Permission to depart voluntarily under this subsection shall not be valid for a period exceeding 60 days.
An alien permitted to depart voluntarily under this subsection shall be required to post a voluntary departure bond, in an amount necessary to ensure that the alien will depart, to be surrendered upon proof that the alien has departed the United States within the time specified.
(c) Aliens not eligible
The Attorney General shall not permit an alien to depart voluntarily under this section if the alien was previously permitted to so depart after having been found inadmissible under section 1182(a)(6)(A) of this title.
(d) Civil penalty for failure to depart
(1) In general
Subject to paragraph (2), if an alien is permitted to depart voluntarily under this section and voluntarily fails to depart the United States within the time period specified, the alien—
(A) shall be subject to a civil penalty of not less than $1,000 and not more than $5,000; and
(B) shall be ineligible, for a period of 10 years, to receive any further relief under this section and sections 1229b, 1255, 1258, and 1259 of this title.
(2) Application of VAWA protections
The restrictions on relief under paragraph (1) shall not apply to relief under section 1229b or 1255 of this title on the basis of a petition filed by a VAWA self-petitioner, or a petition filed under section 1229b(b)(2) of this title, or under section 1254(a)(3) of this title (as in effect prior to March 31, 1997), if the extreme cruelty or battery was at least one central reason for the alien’s overstaying the grant of voluntary departure.
(3) Notice of penalties
The order permitting an alien to depart voluntarily shall inform the alien of the penalties under this subsection.
(e) Additional conditions
The Attorney General may by regulation limit eligibility for voluntary departure under this section for any class or classes of aliens. No court may review any regulation issued under this subsection.
(f) Judicial review
No court shall have jurisdiction over an appeal from denial of a request for an order of voluntary departure under subsection (b) of this section, nor shall any court order a stay of an alien’s removal pending consideration of any claim with respect to voluntary departure.

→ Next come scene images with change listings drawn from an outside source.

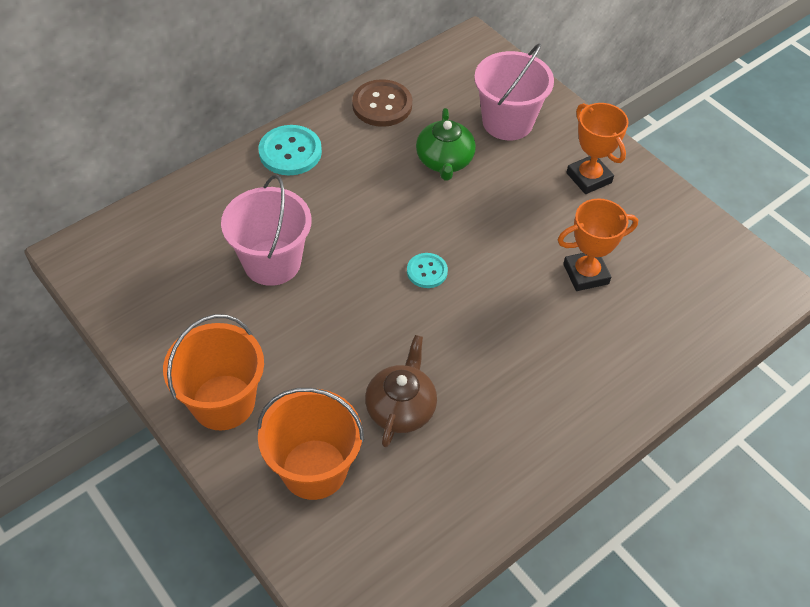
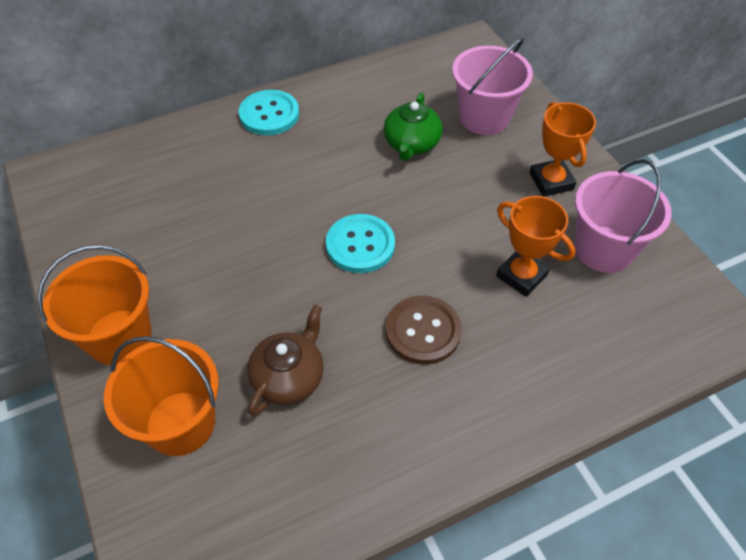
camera: 15 degrees right, 0 degrees up
(272, 262) = (215, 211): pink bucket -> pink bucket (603, 249)
(382, 105) = (369, 85): brown button -> brown button (423, 331)
(427, 271) = (360, 245): turquoise button -> turquoise button, size x1.67
(586, 274) = (521, 275): orange trophy -> orange trophy turned 45 degrees clockwise

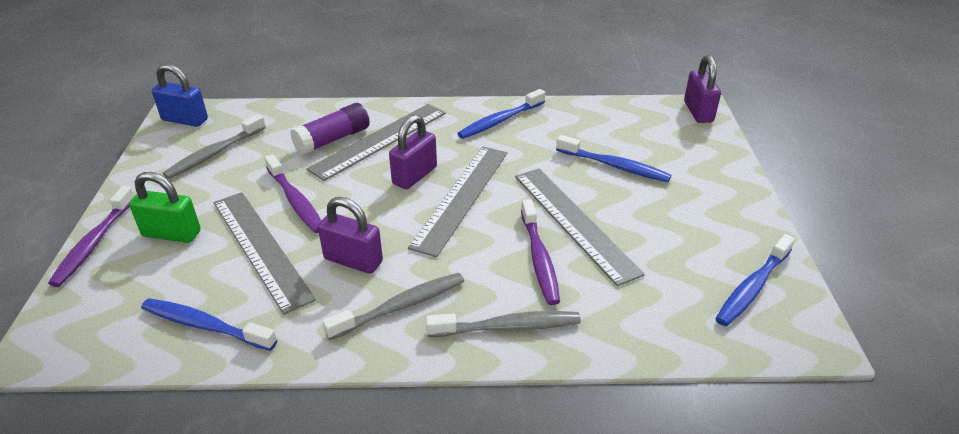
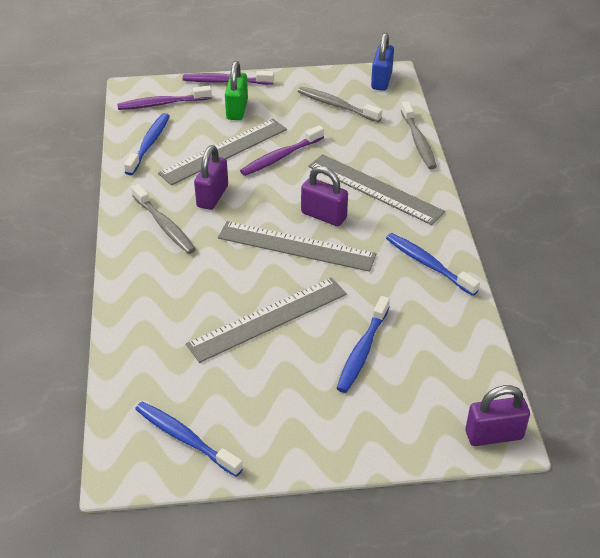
camera: 85 degrees right, 5 degrees up
(333, 139) = (370, 162): purple glue stick -> none
(508, 327) = (142, 281): grey toothbrush -> grey toothbrush (418, 141)
(539, 258) = (218, 297): purple toothbrush -> purple toothbrush (162, 104)

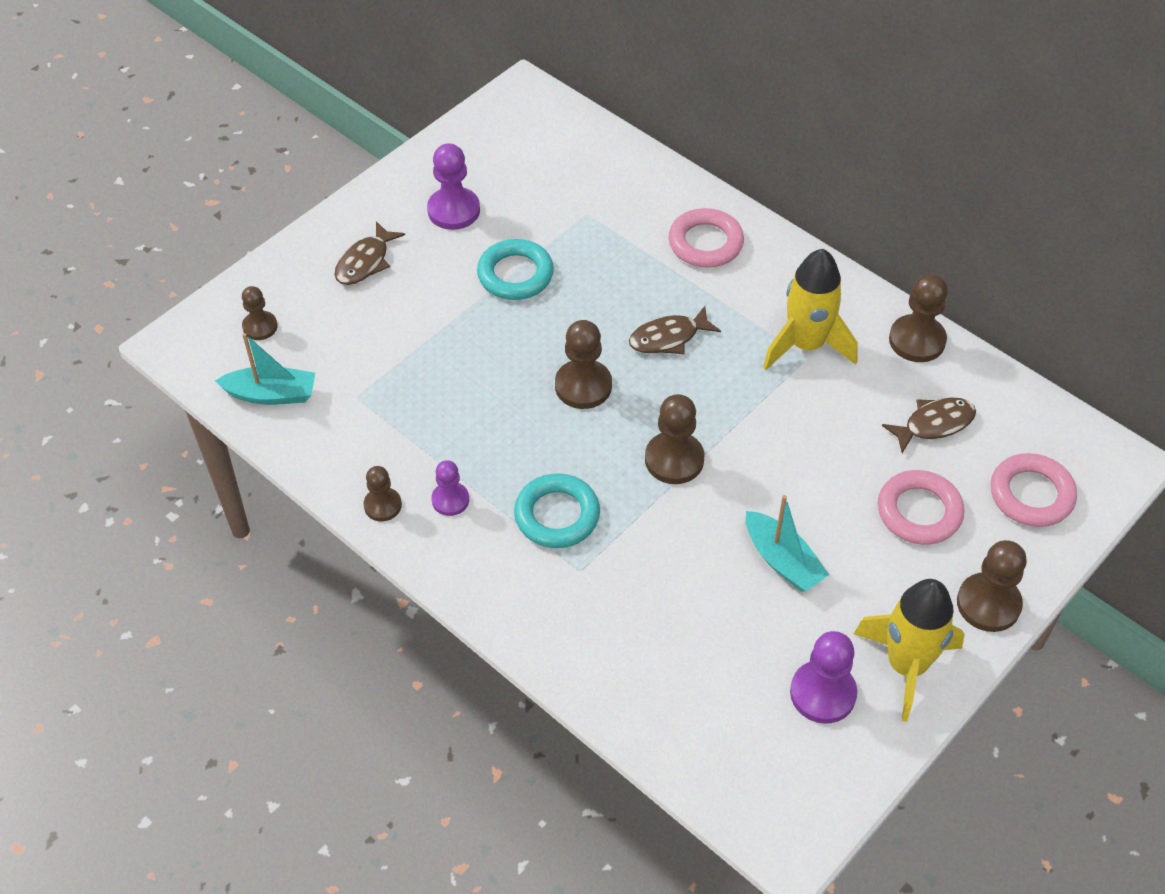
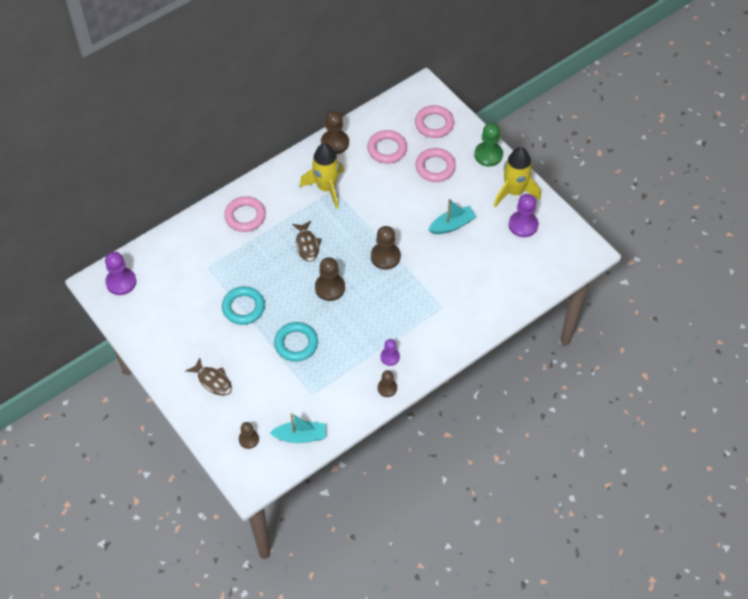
camera: 80 degrees left, 5 degrees up
(271, 394) = (300, 436): turquoise boat -> turquoise boat turned 75 degrees clockwise
(454, 210) = (185, 331): purple pawn -> purple pawn (121, 282)
(557, 515) = (408, 311): turquoise ring -> turquoise ring (296, 344)
(934, 424) = (387, 149): brown fish -> pink ring
(988, 604) = (488, 155): brown pawn -> green pawn

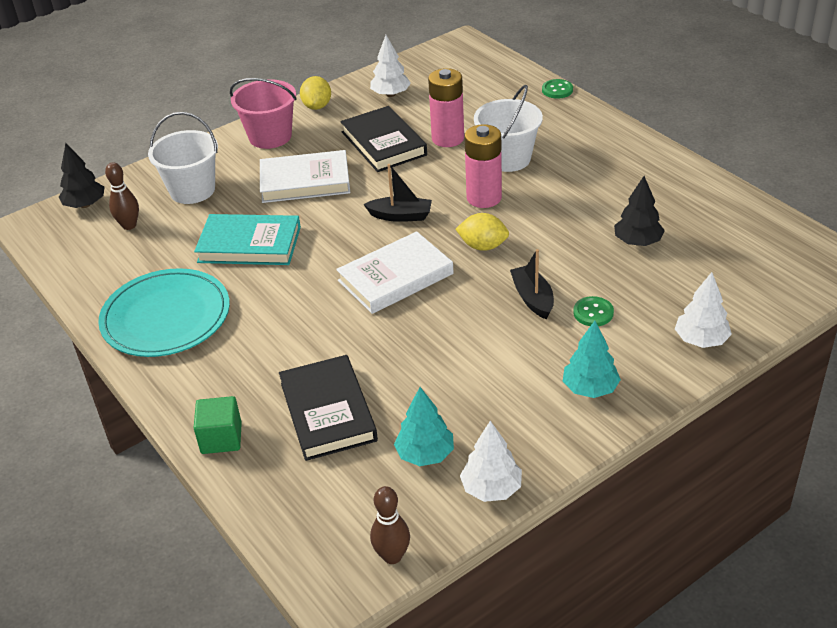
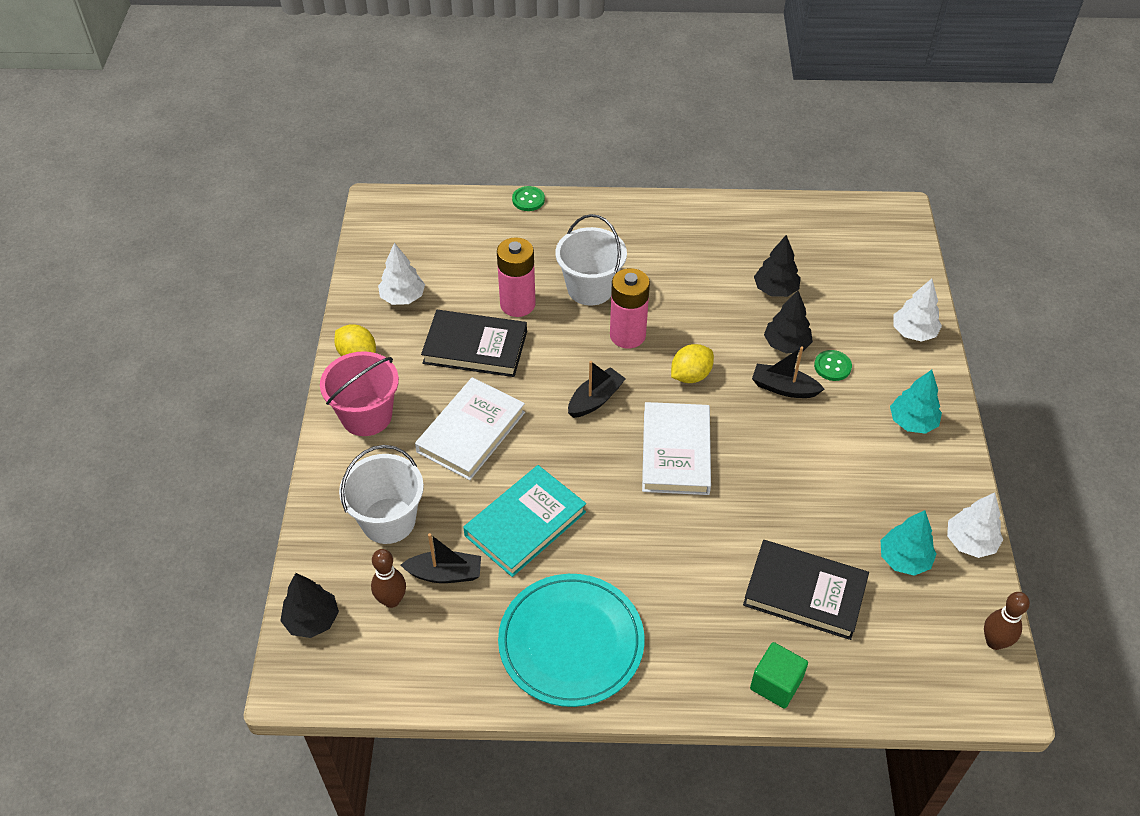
camera: 55 degrees left, 10 degrees up
(171, 234) = (445, 574): none -> black boat
(583, 277) = (786, 344): none -> black tree

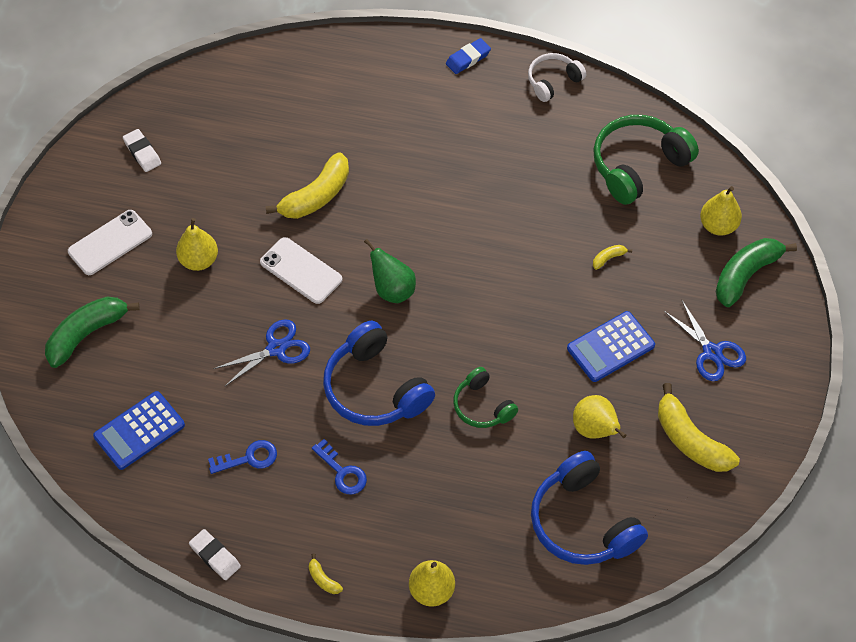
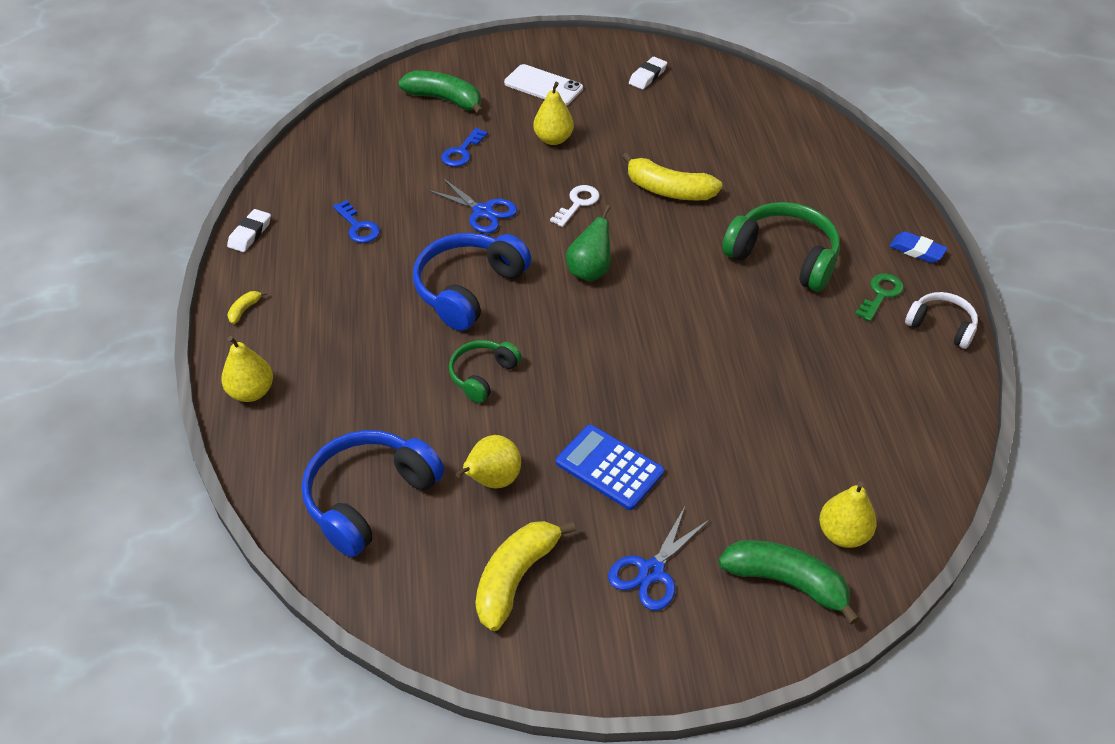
camera: 70 degrees right, 10 degrees down
(139, 431) = (361, 155): blue calculator -> none
(301, 271) = (577, 203): white phone -> white key
(342, 472) = (365, 291): blue key -> blue key (462, 152)
(505, 103) = (880, 294): none -> green key
(608, 258) = (729, 436): yellow banana -> none
(638, 166) = (879, 432): green headphones -> green headphones (783, 257)

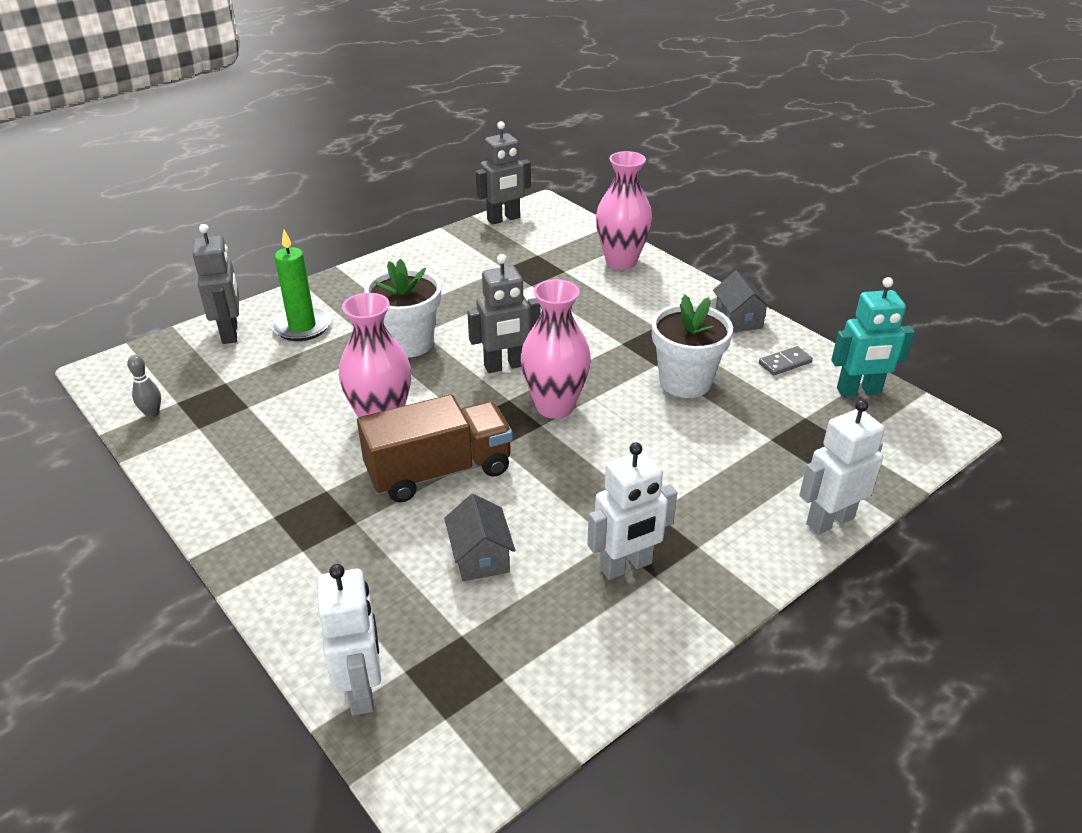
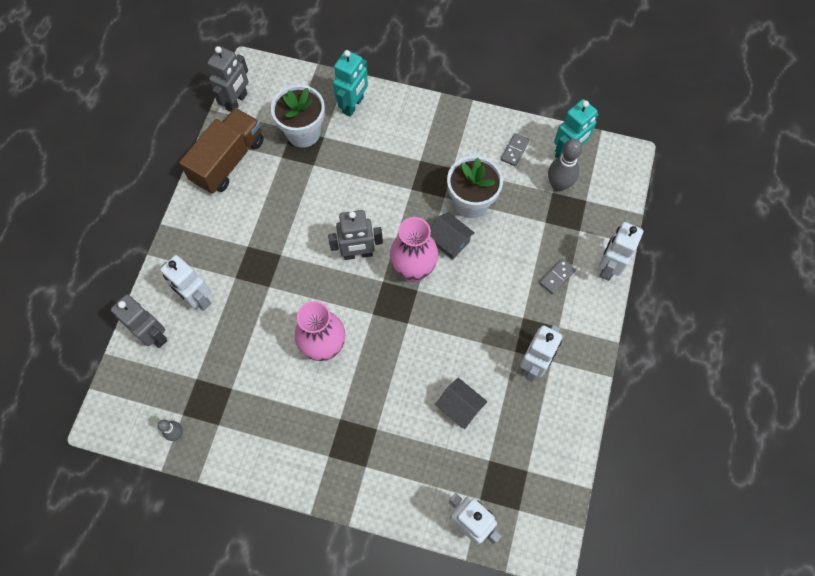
camera: 35 degrees left, 30 degrees up
(302, 327) = (197, 298): green candle -> white robot
(408, 343) = (281, 270): white flower pot -> white flower pot (303, 132)
(439, 471) = (390, 363): brown truck -> brown truck (228, 160)
(505, 366) = (358, 254): grey robot -> grey robot turned 45 degrees clockwise
(621, 262) = (353, 105): pink vase -> turquoise robot
(738, 319) = (464, 124): grey house -> grey house (449, 241)
(741, 496) = (557, 277): none -> grey domino
(820, 414) = (558, 185): none -> grey bowling pin

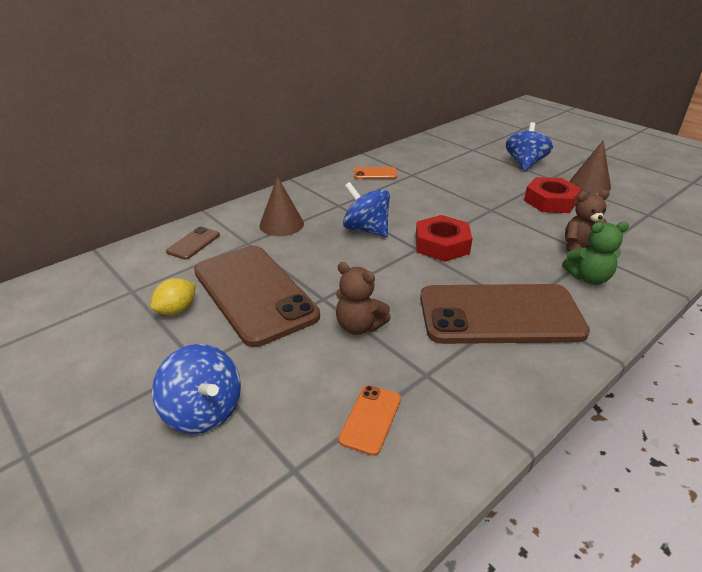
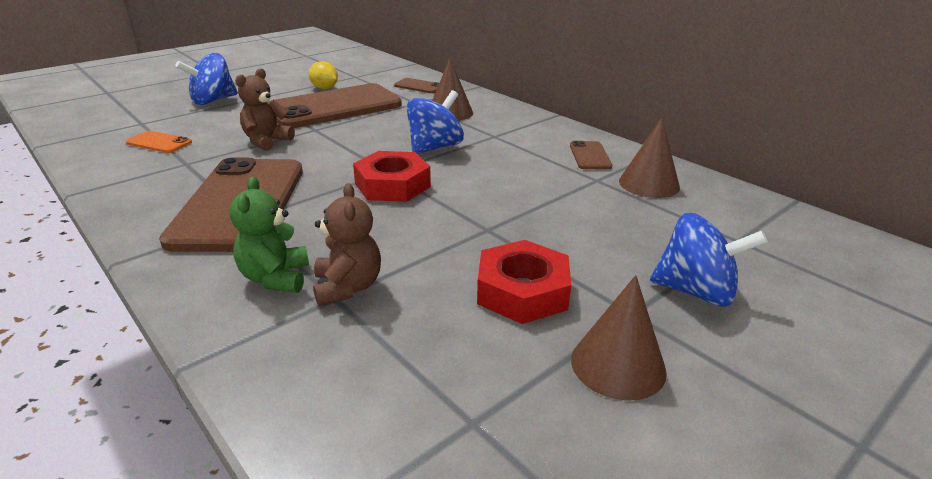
camera: 90 degrees right, 5 degrees down
(375, 173) = (590, 156): orange phone -> brown phone
(414, 161) = (649, 184): none -> brown cone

(June 27, 1952, ch. 477, title II, ch. 4, §240B, as added Pub. L. 104–208, div. C, title III, §304(a)(3), Sept. 30, 1996, 110 Stat. 3009–596; amended Pub. L. 106–406, §2, Nov. 1, 2000, 114 Stat. 1755; Pub. L. 109–162, title VIII, §812, Jan. 5, 2006, 119 Stat. 3057.)
References in Text
Section 1254 of this title, referred to in subsec. (d)(2), was repealed by Pub. L. 104–208, div. C, title III, §308(b)(7), Sept. 30, 1996, 110 Stat. 3009–615.
2006—Subsec. (d). Pub. L. 109–162 reenacted heading without change and amended text generally. Prior to amendment, text read as follows: “If an alien is permitted to depart voluntarily under this section and fails voluntarily to depart the United States within the time period specified, the alien shall be subject to a civil penalty of not less than $1,000 and not more than $5,000, and be ineligible for a period of 10 years for any further relief under this section and sections 1229b, 1255, 1258, and 1259 of this title. The order permitting the alien to depart voluntarily shall inform the alien of the penalties under this subsection.”
2000—Subsec. (a)(2). Pub. L. 106–406 amended heading and text of par. (2) generally. Prior to amendment, text read as follows: “Permission to depart voluntarily under this subsection shall not be valid for a period exceeding 120 days.”
Section effective, with certain transitional provisions, on the first day of the first month, beginning more than 180 days after Sept. 30, 1996, see section 309 of Pub. L. 104–208, set out as an Effective Date of 1996 Amendments note under section 1101 of this title.
Abolition of Immigration and Naturalization Service and Transfer of Functions
For abolition of Immigration and Naturalization Service, transfer of functions, and treatment of related references, see note set out under section 1551 of this title.